### Data shown
________________
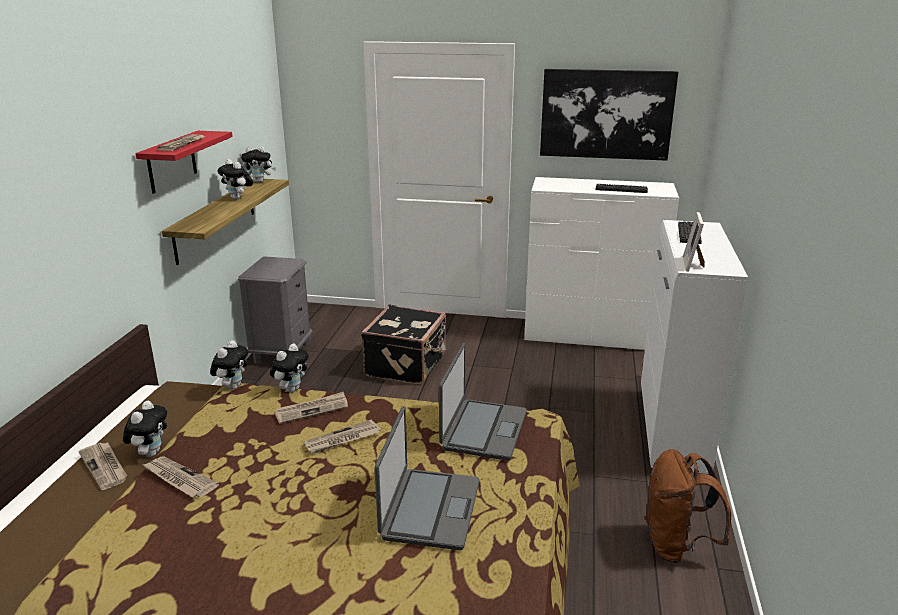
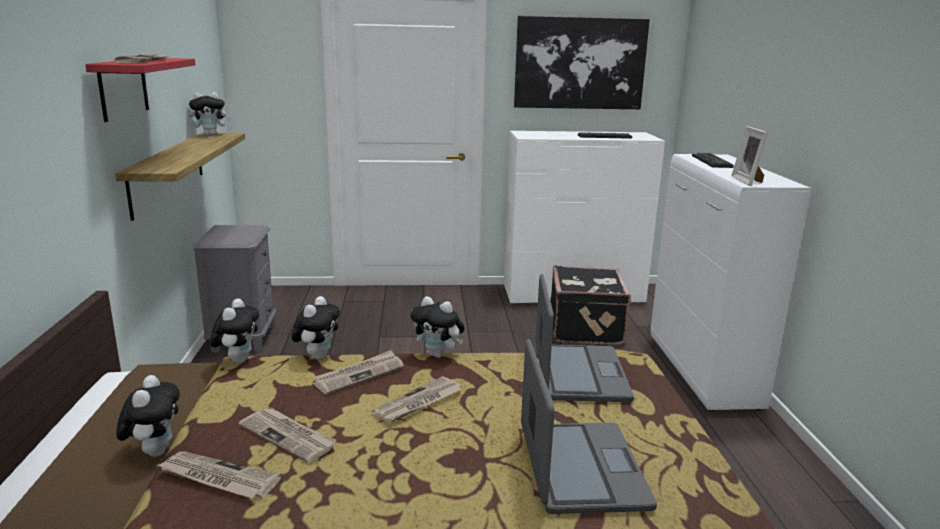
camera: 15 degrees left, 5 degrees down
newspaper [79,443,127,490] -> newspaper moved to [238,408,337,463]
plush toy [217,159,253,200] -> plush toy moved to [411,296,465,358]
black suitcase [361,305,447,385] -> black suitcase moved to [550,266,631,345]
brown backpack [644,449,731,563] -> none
________________
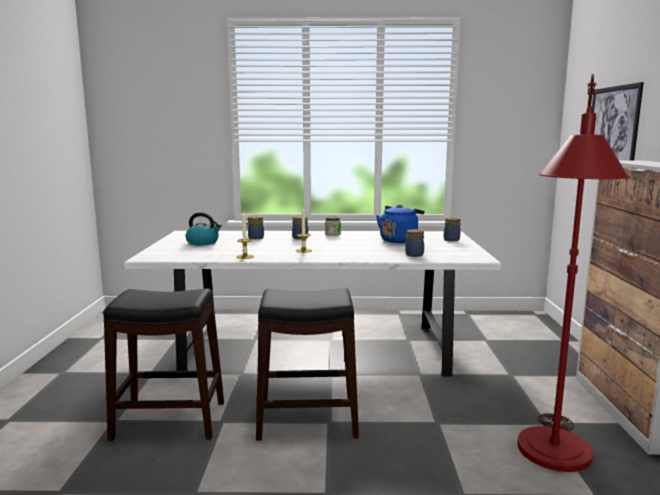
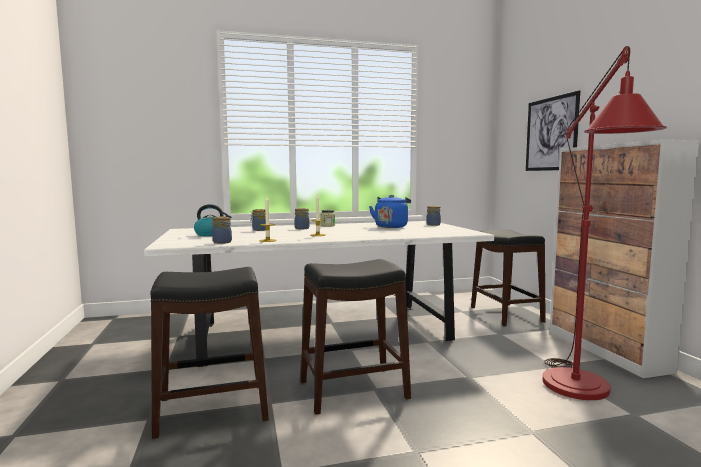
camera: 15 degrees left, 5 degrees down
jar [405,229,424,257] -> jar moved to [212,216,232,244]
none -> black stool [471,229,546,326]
________________
### What you have to do
Look above for the line holding "plush toy [217,159,253,200]", then set down exactly that line and every line after it up to and including the line holding "brown backpack [644,449,731,563] -> none", with nothing else.

### Exercise output
plush toy [217,159,253,200] -> plush toy moved to [411,296,465,358]
black suitcase [361,305,447,385] -> black suitcase moved to [550,266,631,345]
brown backpack [644,449,731,563] -> none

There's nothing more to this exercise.